Can you tell our community a little about yourself to get started?
I am 44 years old, I live in Norwich, I am passionate about travelling, street art and graffiti. I consider myself an Old skool raver and am a loyal Norwich City fan! I trained in traditional architectural stonemasonry, stone carving and letter cutting at Bath – and qualified in 1995. I work from a converted pig shed workshop in the heart of the Norfolk countryside.
How would you describe the aesthetic of your artwork?
The aesthetic is deep routed in my traditional training. The decision making around what sort of stone to use for which piece, what techniques I use for a particular stone etc etc are all informed by tradition, and keeping that alive.
How did you develop your style?
All my work is heavily influenced by my memories that hark back to the prime of my life. Being out on my BMX, my first pair of Adidas, the poll tax riots, raving… Those moments when something amazing was always happening. Setting these memories in stone are a way of making the impermanent, permanent. I guess I am creating a sort of memorial to the fun that I had.
What does a typical day look like for you?
A typical day for me is spent in the workshop. I commute from the fine city of Norwich to the pig shed everyday. Work is pretty varied, from letter carving to three dimensional sculptures, large and small. I use many different types of stone, marble and slate. The majority of my sculptures and letter carving pieces I carve by hand using traditional stone carving tools, a dummy (brass mallet) and chisels. A large proportion of my work is letter carving in stone, this is always designed on the computer then drawn by hand onto the stone, and then carved using dummy and chisels. For large three dimensional sculptures I use pneumatic chisels, spinners and angle grinders to remove large pieces of stone.
When you’re in need of a hit of inspiration, where do you turn?
Travel is my number one way of getting inspired. Last year I travelled around India with my son and stepson. We went to Kerala to the Kochi Biennale, the largest contemporary art exhibition in south Asia, seriously inspiring!
Setting these memories in stone are a way of making the impermanent, permanent. I guess I am creating a sort of memorial to the fun that I had.
What would be your dream project?
I am currently living the dream, the project’s my upcoming exhibition.
What’s been your favourite piece of work to date?
I was commissioned by Palace Skateboards to carve some stone sculptures for their New York store that was a good one.
What can we expect to see from you for the rest of the year?

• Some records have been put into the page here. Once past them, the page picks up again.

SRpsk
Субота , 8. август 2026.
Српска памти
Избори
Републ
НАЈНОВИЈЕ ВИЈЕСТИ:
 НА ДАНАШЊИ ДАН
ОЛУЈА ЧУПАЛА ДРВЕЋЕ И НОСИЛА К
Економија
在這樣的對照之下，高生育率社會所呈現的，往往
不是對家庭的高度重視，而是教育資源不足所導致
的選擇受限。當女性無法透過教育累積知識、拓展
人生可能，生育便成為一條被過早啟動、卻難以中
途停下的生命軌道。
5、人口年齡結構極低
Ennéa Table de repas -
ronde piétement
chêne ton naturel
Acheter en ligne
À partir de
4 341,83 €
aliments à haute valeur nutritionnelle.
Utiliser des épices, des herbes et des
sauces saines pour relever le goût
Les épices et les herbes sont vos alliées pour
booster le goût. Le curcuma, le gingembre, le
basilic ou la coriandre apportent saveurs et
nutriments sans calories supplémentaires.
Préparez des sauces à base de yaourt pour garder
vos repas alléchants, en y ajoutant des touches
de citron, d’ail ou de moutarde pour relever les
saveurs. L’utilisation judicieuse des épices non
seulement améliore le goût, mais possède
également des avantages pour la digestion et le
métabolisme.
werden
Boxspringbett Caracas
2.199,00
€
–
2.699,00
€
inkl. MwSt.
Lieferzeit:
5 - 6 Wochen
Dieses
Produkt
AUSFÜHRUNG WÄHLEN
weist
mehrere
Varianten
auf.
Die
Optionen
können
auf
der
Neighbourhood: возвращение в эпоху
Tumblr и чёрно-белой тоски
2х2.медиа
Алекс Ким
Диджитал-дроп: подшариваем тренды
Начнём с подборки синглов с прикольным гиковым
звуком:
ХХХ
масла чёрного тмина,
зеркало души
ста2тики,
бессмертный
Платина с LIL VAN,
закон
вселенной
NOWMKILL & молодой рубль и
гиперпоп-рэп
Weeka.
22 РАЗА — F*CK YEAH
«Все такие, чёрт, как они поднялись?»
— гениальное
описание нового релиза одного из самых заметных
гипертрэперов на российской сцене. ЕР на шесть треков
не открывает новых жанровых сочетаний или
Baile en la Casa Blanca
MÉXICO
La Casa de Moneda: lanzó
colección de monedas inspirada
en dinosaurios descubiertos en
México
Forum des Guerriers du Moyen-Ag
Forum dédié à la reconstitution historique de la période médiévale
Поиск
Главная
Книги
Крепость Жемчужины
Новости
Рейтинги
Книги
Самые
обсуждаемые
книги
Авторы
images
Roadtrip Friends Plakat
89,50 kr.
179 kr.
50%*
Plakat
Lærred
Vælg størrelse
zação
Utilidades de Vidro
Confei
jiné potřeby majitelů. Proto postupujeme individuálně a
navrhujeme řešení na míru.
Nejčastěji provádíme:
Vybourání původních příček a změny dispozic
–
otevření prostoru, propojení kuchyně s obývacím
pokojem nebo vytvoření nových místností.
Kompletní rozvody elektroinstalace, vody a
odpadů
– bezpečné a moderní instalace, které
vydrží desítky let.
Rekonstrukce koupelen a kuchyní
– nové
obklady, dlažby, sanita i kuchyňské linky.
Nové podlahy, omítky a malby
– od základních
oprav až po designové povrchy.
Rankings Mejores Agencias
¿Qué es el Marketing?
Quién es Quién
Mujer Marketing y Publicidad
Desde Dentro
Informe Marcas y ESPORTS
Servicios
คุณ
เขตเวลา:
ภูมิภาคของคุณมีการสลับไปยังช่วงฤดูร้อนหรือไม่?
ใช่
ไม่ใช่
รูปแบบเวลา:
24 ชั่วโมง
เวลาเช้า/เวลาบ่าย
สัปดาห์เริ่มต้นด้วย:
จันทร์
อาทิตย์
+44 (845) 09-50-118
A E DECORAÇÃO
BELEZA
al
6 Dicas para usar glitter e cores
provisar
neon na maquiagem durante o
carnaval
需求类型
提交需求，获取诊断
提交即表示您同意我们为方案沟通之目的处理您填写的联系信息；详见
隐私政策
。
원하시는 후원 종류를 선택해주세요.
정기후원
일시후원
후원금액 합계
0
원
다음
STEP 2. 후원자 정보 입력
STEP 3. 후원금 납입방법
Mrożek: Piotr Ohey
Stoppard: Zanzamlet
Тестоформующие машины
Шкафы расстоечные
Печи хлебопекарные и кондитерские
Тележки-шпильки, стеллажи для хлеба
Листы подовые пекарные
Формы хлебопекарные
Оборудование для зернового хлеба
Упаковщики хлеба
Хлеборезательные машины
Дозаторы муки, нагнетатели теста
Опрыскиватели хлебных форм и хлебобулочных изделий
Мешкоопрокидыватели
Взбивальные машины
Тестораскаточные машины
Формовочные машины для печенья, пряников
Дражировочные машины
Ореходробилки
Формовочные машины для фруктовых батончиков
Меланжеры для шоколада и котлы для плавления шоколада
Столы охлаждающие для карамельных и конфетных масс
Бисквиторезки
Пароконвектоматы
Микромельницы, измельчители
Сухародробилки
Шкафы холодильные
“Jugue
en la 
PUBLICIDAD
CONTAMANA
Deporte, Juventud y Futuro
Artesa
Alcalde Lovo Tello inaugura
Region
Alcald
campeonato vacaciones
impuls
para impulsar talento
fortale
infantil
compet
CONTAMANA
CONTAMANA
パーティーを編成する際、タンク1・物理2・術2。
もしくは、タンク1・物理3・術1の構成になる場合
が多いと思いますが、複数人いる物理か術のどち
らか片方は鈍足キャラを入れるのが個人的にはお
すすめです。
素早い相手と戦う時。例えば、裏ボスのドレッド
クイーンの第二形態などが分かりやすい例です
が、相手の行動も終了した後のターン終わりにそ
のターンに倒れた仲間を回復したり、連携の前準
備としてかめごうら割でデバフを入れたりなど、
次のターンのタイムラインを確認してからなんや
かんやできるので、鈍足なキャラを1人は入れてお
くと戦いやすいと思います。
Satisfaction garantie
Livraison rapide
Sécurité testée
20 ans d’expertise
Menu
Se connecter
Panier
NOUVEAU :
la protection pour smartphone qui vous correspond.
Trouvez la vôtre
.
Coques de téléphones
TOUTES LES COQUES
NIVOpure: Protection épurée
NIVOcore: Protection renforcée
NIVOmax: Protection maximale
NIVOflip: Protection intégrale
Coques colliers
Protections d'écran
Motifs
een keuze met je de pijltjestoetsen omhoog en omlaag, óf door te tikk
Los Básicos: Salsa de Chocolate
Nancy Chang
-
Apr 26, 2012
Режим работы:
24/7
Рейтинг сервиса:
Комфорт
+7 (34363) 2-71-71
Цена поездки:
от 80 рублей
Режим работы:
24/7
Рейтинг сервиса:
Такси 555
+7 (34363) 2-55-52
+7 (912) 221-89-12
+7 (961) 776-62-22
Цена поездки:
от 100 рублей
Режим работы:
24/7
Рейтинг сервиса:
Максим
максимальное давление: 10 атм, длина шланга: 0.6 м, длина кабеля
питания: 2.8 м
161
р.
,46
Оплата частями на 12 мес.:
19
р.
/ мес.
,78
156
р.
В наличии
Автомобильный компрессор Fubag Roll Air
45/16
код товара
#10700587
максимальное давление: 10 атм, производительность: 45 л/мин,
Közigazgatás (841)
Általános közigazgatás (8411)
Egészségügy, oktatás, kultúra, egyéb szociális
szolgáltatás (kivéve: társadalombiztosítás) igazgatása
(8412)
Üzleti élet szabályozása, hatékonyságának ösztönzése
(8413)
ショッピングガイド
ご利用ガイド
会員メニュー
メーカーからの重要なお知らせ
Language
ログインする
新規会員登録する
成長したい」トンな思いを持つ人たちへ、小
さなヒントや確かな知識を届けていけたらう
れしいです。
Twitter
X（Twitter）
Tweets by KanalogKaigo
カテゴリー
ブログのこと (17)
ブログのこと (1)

I’m working towards my first solo exhibition in the autumn, it’s going to be in London, without giving to much away, Cararra marble and Portland limestone and the 1990s will feature a lot, also two of the UK’s most prominent graffiti artists will feature too! Shhh!
Get on with it… don’t spend too much time talking about it. Be persistent.
What has been the hardest part of your journey? How did you overcome it?
Getting my work noticed was a struggle, but thanks to social media that changed. I have found it such a positive tool. For me it has been a way for celebrities and notable people to see my work. I am so overwhelmed at the positive response to my work. It showed me that a certain amount of belief and bloody mindedness is important to do what you need to do.
3 tips for anyone looking to start their own creative journey?
Get on with it… don’t spend too much time talking about it. Be persistent. Get your stuff in galleries and spend money and time on creating a good website.
Large scale vs small scale – which one and why?
I don’ t have a preference. I carve a variety of sizes, from palm sized ‘pill’ sculptures to large 8ft high carved lettering pieces. Obviously stone is seriously heavy, so this creates complications with larger sculptures. I have to use a gantry and hoist to move large pieces. Also, I sell a lot of my work overseas so the larger sculptures can make shipping costly.
Biggest challenge facing the creative community in 2018 and beyond?
I guess it would be funding, to support creative practice…. Mind you the YBA’s just used to take over an abandoned shop and look where it got them $$$.